◆ **Task prompt**:
Give all of the data below again exactly, and drop the images.
**** Input data ****
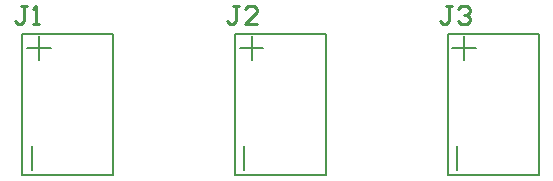
<source format=gbr>
%TF.GenerationSoftware,Altium Limited,Altium Designer,23.7.1 (13)*%
G04 Layer_Color=65535*
%FSLAX45Y45*%
%MOMM*%
%TF.SameCoordinates,30466DDA-3D0C-41F1-AC50-7AA24E5CAA7F*%
%TF.FilePolarity,Positive*%
%TF.FileFunction,Legend,Top*%
%TF.Part,Single*%
G01*
G75*
%TA.AperFunction,NonConductor*%
%ADD14C,0.20000*%
%ADD15C,0.25400*%
D14*
X120000Y900000D02*
X890000D01*
X120000Y2100000D02*
X890000D01*
X120000Y900000D02*
Y2100000D01*
X890000Y900000D02*
Y2100000D01*
X3720000Y900000D02*
X4490000D01*
X3720000Y2100000D02*
X4490000D01*
X3720000Y900000D02*
Y2100000D01*
X4490000Y900000D02*
Y2100000D01*
X1920000Y900000D02*
X2690000D01*
X1920000Y2100000D02*
X2690000D01*
X1920000Y900000D02*
Y2100000D01*
X2690000Y900000D02*
Y2100000D01*
X200000Y950032D02*
Y1149967D01*
X260000Y1880033D02*
Y2079968D01*
X160032Y1980000D02*
X359968D01*
X3800000Y950032D02*
Y1149967D01*
X3860000Y1880033D02*
Y2079968D01*
X3760032Y1980000D02*
X3959968D01*
X2000000Y950032D02*
Y1149967D01*
X2060000Y1880033D02*
Y2079968D01*
X1960032Y1980000D02*
X2159967D01*
D15*
X3755797Y2337961D02*
X3705014D01*
X3730406D01*
Y2211002D01*
X3705014Y2185610D01*
X3679622D01*
X3654230Y2211002D01*
X3806581Y2312569D02*
X3831973Y2337961D01*
X3882756D01*
X3908148Y2312569D01*
Y2287177D01*
X3882756Y2261785D01*
X3857364D01*
X3882756D01*
X3908148Y2236394D01*
Y2211002D01*
X3882756Y2185610D01*
X3831973D01*
X3806581Y2211002D01*
X1955797Y2337961D02*
X1905013D01*
X1930405D01*
Y2211002D01*
X1905013Y2185610D01*
X1879622D01*
X1854230Y2211002D01*
X2108148Y2185610D02*
X2006581D01*
X2108148Y2287177D01*
Y2312569D01*
X2082756Y2337961D01*
X2031973D01*
X2006581Y2312569D01*
X155797Y2337961D02*
X105014D01*
X130405D01*
Y2211002D01*
X105014Y2185610D01*
X79622D01*
X54230Y2211002D01*
X206581Y2185610D02*
X257364D01*
X231973D01*
Y2337961D01*
X206581Y2312569D01*
%TF.MD5,b9f1c6e2f8c9dcca86235f4dc5814fa8*%
M02*

</source>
****
◆ **Response for this exercise**:
<source format=gbr>
%TF.GenerationSoftware,Altium Limited,Altium Designer,23.7.1 (13)*%
G04 Layer_Color=65535*
%FSLAX45Y45*%
%MOMM*%
%TF.SameCoordinates,30466DDA-3D0C-41F1-AC50-7AA24E5CAA7F*%
%TF.FilePolarity,Positive*%
%TF.FileFunction,Legend,Top*%
%TF.Part,Single*%
G01*
G75*
%TA.AperFunction,NonConductor*%
%ADD14C,0.20000*%
%ADD15C,0.25400*%
D14*
X120000Y900000D02*
X890000D01*
X120000Y2100000D02*
X890000D01*
X120000Y900000D02*
Y2100000D01*
X890000Y900000D02*
Y2100000D01*
X3720000Y900000D02*
X4490000D01*
X3720000Y2100000D02*
X4490000D01*
X3720000Y900000D02*
Y2100000D01*
X4490000Y900000D02*
Y2100000D01*
X1920000Y900000D02*
X2690000D01*
X1920000Y2100000D02*
X2690000D01*
X1920000Y900000D02*
Y2100000D01*
X2690000Y900000D02*
Y2100000D01*
X200000Y950032D02*
Y1149967D01*
X260000Y1880033D02*
Y2079968D01*
X160032Y1980000D02*
X359968D01*
X3800000Y950032D02*
Y1149967D01*
X3860000Y1880033D02*
Y2079968D01*
X3760032Y1980000D02*
X3959968D01*
X2000000Y950032D02*
Y1149967D01*
X2060000Y1880033D02*
Y2079968D01*
X1960032Y1980000D02*
X2159967D01*
D15*
X3755797Y2337961D02*
X3705014D01*
X3730406D01*
Y2211002D01*
X3705014Y2185610D01*
X3679622D01*
X3654230Y2211002D01*
X3806581Y2312569D02*
X3831973Y2337961D01*
X3882756D01*
X3908148Y2312569D01*
Y2287177D01*
X3882756Y2261785D01*
X3857364D01*
X3882756D01*
X3908148Y2236394D01*
Y2211002D01*
X3882756Y2185610D01*
X3831973D01*
X3806581Y2211002D01*
X1955797Y2337961D02*
X1905013D01*
X1930405D01*
Y2211002D01*
X1905013Y2185610D01*
X1879622D01*
X1854230Y2211002D01*
X2108148Y2185610D02*
X2006581D01*
X2108148Y2287177D01*
Y2312569D01*
X2082756Y2337961D01*
X2031973D01*
X2006581Y2312569D01*
X155797Y2337961D02*
X105014D01*
X130405D01*
Y2211002D01*
X105014Y2185610D01*
X79622D01*
X54230Y2211002D01*
X206581Y2185610D02*
X257364D01*
X231973D01*
Y2337961D01*
X206581Y2312569D01*
%TF.MD5,b9f1c6e2f8c9dcca86235f4dc5814fa8*%
M02*

</source>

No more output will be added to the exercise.